§ Data for this task:
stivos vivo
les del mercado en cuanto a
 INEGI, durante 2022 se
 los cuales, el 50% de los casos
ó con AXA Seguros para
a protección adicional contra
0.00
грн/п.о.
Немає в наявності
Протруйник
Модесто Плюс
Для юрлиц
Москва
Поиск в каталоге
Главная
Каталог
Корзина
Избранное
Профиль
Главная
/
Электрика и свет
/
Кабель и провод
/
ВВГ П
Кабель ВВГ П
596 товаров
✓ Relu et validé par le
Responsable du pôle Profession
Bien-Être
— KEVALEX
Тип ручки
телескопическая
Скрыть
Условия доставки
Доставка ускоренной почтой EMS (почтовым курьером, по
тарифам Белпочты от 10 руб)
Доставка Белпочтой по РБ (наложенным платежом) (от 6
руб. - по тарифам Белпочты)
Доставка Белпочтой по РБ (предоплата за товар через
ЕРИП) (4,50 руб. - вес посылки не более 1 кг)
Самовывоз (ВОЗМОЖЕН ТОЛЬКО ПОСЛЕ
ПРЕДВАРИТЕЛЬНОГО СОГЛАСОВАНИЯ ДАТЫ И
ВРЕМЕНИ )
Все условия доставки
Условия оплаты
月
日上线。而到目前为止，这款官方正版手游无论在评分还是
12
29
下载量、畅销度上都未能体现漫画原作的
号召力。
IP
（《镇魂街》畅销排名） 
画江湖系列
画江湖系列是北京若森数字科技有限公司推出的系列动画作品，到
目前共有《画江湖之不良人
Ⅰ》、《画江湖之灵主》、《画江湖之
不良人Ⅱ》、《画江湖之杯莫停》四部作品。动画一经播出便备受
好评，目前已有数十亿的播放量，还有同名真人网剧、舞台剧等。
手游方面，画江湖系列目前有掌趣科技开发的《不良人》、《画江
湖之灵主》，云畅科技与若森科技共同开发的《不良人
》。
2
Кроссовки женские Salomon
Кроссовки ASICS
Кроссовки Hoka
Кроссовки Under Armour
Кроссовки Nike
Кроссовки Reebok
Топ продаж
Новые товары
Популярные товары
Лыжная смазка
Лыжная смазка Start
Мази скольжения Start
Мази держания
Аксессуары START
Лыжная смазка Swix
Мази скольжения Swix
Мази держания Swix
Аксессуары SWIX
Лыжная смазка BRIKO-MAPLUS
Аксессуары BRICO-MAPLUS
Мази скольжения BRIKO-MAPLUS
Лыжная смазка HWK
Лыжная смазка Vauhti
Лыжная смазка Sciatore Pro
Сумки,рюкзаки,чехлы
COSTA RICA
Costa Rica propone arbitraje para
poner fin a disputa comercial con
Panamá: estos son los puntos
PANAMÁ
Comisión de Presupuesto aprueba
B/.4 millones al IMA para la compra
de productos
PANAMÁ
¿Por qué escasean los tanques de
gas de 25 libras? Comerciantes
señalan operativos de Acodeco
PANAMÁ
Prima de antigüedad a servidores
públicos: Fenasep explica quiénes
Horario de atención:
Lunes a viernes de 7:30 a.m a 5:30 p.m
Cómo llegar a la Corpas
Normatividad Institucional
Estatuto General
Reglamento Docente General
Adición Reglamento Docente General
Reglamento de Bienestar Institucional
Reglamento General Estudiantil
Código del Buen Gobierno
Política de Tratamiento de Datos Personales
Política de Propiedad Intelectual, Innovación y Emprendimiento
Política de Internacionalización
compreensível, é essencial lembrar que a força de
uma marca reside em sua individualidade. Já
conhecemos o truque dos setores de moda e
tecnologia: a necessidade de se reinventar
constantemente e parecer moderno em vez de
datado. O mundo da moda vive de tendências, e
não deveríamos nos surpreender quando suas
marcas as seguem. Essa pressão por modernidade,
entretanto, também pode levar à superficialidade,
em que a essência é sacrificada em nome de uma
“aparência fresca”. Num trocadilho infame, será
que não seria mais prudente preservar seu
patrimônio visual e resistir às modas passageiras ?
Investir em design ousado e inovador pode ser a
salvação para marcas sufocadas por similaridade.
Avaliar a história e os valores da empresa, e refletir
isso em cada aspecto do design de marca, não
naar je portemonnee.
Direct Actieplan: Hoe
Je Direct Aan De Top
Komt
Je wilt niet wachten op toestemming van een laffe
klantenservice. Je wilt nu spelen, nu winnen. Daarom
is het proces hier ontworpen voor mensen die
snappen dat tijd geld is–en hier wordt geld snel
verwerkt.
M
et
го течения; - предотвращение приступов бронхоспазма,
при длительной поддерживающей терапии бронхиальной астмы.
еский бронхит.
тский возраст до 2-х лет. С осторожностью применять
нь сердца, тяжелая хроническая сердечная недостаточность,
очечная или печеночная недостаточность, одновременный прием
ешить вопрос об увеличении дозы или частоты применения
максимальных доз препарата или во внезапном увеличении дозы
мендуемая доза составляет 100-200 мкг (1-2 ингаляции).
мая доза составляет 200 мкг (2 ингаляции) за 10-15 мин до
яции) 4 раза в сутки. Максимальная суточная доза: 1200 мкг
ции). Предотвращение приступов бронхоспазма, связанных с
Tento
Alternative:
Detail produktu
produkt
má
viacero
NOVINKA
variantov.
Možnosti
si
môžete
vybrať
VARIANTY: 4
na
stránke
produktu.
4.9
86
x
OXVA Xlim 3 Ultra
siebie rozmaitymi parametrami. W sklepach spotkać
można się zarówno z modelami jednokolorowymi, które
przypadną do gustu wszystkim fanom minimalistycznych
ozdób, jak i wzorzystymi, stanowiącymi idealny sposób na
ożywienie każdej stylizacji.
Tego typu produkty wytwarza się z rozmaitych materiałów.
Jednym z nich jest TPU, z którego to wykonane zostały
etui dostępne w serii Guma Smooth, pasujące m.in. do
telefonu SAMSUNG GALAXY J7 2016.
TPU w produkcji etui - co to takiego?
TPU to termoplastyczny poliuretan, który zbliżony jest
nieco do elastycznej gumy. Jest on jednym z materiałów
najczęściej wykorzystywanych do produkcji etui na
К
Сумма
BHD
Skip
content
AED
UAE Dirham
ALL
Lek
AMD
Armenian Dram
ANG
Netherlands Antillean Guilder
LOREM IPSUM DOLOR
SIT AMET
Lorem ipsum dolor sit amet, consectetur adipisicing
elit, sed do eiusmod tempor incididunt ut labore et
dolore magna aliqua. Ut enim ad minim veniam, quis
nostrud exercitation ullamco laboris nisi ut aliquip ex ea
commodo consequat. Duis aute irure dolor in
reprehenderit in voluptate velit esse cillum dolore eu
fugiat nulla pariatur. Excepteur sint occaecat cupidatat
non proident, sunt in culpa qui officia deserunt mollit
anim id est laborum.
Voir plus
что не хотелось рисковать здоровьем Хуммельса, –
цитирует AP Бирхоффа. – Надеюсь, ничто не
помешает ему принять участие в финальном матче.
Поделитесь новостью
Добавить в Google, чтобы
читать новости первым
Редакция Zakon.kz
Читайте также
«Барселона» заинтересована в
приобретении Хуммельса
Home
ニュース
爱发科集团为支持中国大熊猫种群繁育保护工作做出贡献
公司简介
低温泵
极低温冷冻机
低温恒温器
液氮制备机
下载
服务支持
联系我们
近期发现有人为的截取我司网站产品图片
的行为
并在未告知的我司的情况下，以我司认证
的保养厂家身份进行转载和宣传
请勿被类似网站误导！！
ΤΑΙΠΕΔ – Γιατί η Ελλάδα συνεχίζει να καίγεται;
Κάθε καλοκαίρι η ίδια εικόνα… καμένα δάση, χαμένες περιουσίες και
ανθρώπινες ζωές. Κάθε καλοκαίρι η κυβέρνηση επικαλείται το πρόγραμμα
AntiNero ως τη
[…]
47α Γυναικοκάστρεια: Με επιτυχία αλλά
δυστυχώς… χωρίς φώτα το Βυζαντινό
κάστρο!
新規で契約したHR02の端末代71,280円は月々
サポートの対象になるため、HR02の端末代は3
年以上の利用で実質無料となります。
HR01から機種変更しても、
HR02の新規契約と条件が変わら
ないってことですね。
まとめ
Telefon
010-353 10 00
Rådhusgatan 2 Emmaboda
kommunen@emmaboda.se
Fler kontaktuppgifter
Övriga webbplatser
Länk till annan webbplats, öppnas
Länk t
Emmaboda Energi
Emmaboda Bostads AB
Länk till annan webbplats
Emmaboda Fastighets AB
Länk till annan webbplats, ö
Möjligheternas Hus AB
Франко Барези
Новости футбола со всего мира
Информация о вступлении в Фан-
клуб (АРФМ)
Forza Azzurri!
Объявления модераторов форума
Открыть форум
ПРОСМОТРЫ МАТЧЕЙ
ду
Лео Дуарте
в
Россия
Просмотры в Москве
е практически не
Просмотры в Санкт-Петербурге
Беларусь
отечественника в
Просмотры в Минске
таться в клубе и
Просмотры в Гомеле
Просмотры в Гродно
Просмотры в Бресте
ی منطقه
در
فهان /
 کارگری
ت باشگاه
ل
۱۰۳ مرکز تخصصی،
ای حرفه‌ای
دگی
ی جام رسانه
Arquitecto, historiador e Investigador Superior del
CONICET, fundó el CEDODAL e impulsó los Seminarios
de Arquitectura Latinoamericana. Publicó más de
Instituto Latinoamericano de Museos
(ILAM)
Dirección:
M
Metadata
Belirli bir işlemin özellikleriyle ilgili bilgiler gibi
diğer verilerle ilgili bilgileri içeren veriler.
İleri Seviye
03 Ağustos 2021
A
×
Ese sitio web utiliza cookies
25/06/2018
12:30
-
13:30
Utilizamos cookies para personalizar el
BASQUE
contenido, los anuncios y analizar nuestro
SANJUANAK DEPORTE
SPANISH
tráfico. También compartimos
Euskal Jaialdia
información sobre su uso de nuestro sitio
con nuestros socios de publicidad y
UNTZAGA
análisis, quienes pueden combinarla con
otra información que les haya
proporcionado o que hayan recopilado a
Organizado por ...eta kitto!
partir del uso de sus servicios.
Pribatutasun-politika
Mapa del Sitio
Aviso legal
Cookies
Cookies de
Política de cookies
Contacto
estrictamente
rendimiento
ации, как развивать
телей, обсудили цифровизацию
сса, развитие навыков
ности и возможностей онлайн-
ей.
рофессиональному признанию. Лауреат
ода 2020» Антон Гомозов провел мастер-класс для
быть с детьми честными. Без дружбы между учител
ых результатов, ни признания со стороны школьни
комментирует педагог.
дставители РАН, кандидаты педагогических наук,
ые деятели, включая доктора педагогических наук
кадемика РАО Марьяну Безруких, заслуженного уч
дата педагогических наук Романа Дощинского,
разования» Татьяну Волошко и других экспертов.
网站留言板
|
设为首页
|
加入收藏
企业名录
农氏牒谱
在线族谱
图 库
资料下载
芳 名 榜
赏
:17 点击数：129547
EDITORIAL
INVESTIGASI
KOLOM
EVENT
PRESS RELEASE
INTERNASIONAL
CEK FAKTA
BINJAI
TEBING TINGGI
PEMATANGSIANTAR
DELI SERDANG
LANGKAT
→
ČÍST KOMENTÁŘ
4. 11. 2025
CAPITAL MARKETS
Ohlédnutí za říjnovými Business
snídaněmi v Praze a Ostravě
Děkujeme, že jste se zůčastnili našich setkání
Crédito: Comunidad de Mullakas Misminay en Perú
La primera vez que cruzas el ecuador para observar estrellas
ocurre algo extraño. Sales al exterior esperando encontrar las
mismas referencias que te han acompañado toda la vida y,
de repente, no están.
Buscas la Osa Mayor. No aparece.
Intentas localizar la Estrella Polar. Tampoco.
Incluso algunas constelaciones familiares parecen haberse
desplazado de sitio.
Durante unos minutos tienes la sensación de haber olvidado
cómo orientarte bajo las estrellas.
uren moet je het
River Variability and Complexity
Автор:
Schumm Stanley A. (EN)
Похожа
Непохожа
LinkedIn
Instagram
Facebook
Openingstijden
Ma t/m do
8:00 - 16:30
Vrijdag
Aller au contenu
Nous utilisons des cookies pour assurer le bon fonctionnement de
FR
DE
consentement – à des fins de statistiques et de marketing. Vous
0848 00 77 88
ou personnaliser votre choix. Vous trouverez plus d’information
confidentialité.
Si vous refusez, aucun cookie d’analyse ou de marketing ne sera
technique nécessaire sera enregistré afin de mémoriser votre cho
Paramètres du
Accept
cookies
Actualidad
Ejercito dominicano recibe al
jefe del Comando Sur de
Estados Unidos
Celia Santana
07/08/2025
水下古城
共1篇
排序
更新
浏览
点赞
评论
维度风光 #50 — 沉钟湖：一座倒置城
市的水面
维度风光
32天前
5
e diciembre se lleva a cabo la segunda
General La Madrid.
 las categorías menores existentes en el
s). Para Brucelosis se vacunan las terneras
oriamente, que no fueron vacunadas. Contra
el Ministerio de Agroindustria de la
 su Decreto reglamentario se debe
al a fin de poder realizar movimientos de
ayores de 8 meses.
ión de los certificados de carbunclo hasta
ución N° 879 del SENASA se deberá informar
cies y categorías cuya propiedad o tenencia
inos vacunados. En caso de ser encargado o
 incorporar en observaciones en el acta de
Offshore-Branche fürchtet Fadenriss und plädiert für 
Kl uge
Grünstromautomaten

§ Exercise prompt: Your answer should consist of the lines from the line with "uma marca reside em sua individualidade. Já" to the line with "patrimônio visual e" above, repeated exactly, both ends included.

§ Response box:
uma marca reside em sua individualidade. Já
conhecemos o truque dos setores de moda e
tecnologia: a necessidade de se reinventar
constantemente e parecer moderno em vez de
datado. O mundo da moda vive de tendências, e
não deveríamos nos surpreender quando suas
marcas as seguem. Essa pressão por modernidade,
entretanto, também pode levar à superficialidade,
em que a essência é sacrificada em nome de uma
“aparência fresca”. Num trocadilho infame, será
que não seria mais prudente preservar seu
patrimônio visual e resistir às modas passageiras ?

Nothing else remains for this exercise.